Wednesday 29 February 2012

Mr Hudson's Diaries - Michael Hardwick (Sphere, 1973)

For all my pretentions to literary fiction and for all the nice things I might say about Umberto Eco and Ian McEwan (well, not McEwan - he bores the arse off me), my real first love are tv tie-ins.  Some of that is down to nostalgia, obviously - the Target Dr Who books for me, as for lots of people my age, were the reading materials of my youth after all - but sometimes it's because a tie-in novel seems able to do things which I can't believe the parent show would ever touch.

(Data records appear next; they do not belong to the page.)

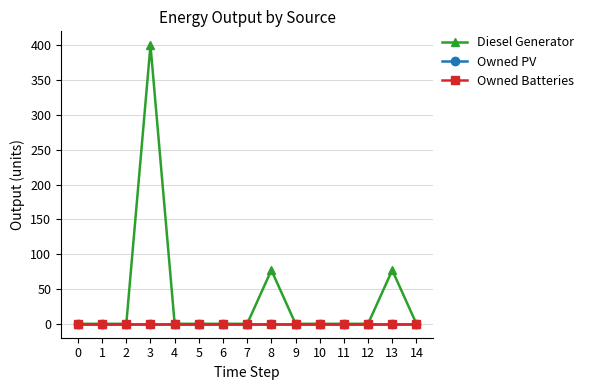

True or false: Owned PV has more than 0 points higher than both neighbors.

False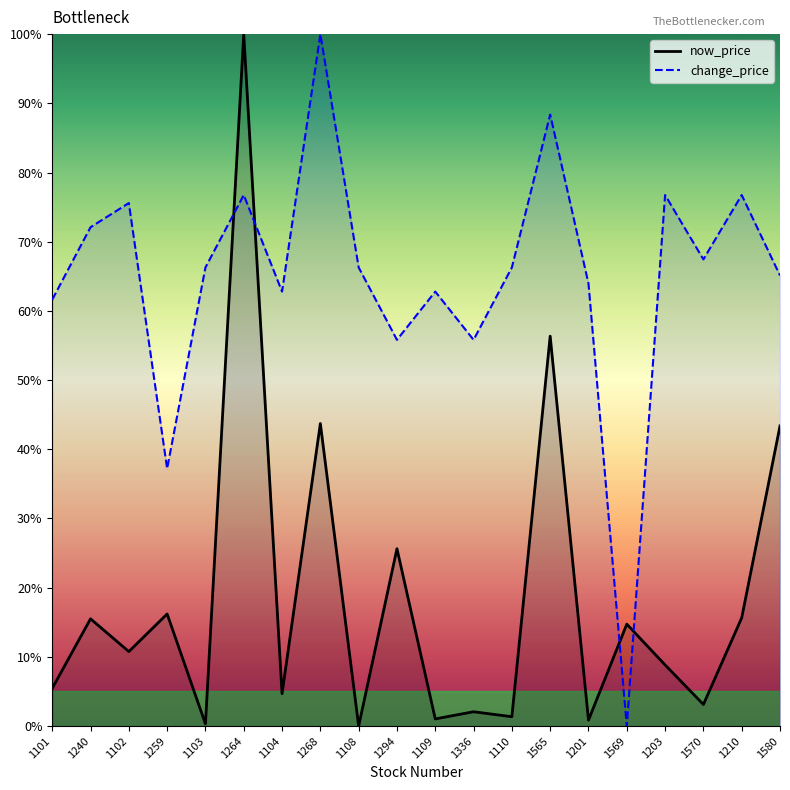

What is the value of the change_price point at the 2nd from the left?

72.1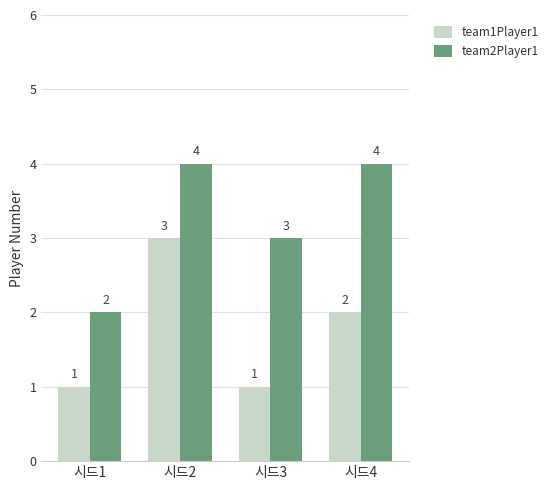

Are the bars horizontal?

No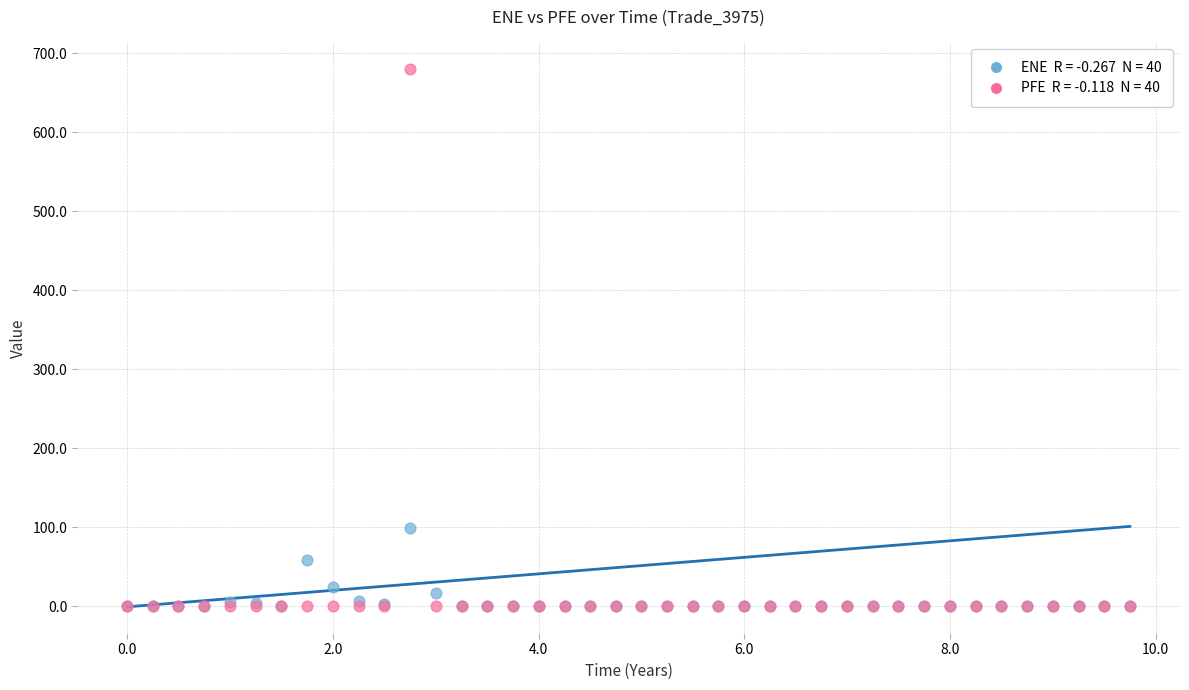

Across all series, what Y value is closest to 339?

99.5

Books like the BBC Doctor Who novels The Blue Angel or Interference go well beyond what their parent show is even capable of imagining, let alone presenting on screen, but that's possibly to be expected.  The Virgin and first set of BBC Doctor Who spin-offs are acknowleged by all but partisan fools to be amongst the best tie-ins every created and the show is one which cries out for limitless imagination.

Other series, however, seem as though they'd be far less interesting when committed to paper - but that's an equally foolish assumption.  As I mentioned somewhere else on here (I'm sure my reader can get off his chair and go and look) the Crossroads book 'A Warm Breeze' features a Lost Horizon-style hidden valley, a boy who talks backwards and ends with actual magic taking place, but that's a genuine novelisation of several bonkers (and now tragically lost) episodes of the soap opera, so the madness lies with the script-writer not the novelist.

I've just finished one of the Upstairs Downstairs back-story novels, Mr Hudson's Diaries however, and Michael Hardwick and his wife Mollie have done as solid a job with the story of Angus Hudson's life prior to coming to 165 Eaton Place as anyone could possibly expect.  But added to the tales of Hudson's crippled father, first dalliances with women, tragic loss and eventual rise, is a chapter in which an actual poltergeist haunts the Bellamy family home until the bones of a murdered baby are found buried nearby.  Like the apparently genuine Ouija board in the Christmas 2011 edition of Downton Abbey it's this brilliant implausability which raises the book above the ordinary.  There's no need for anything so mental, but it's entertaining and interesting and improves a solid book into a memorable one.

You don't get great stuff like that in bloody Atonement, I can tell you.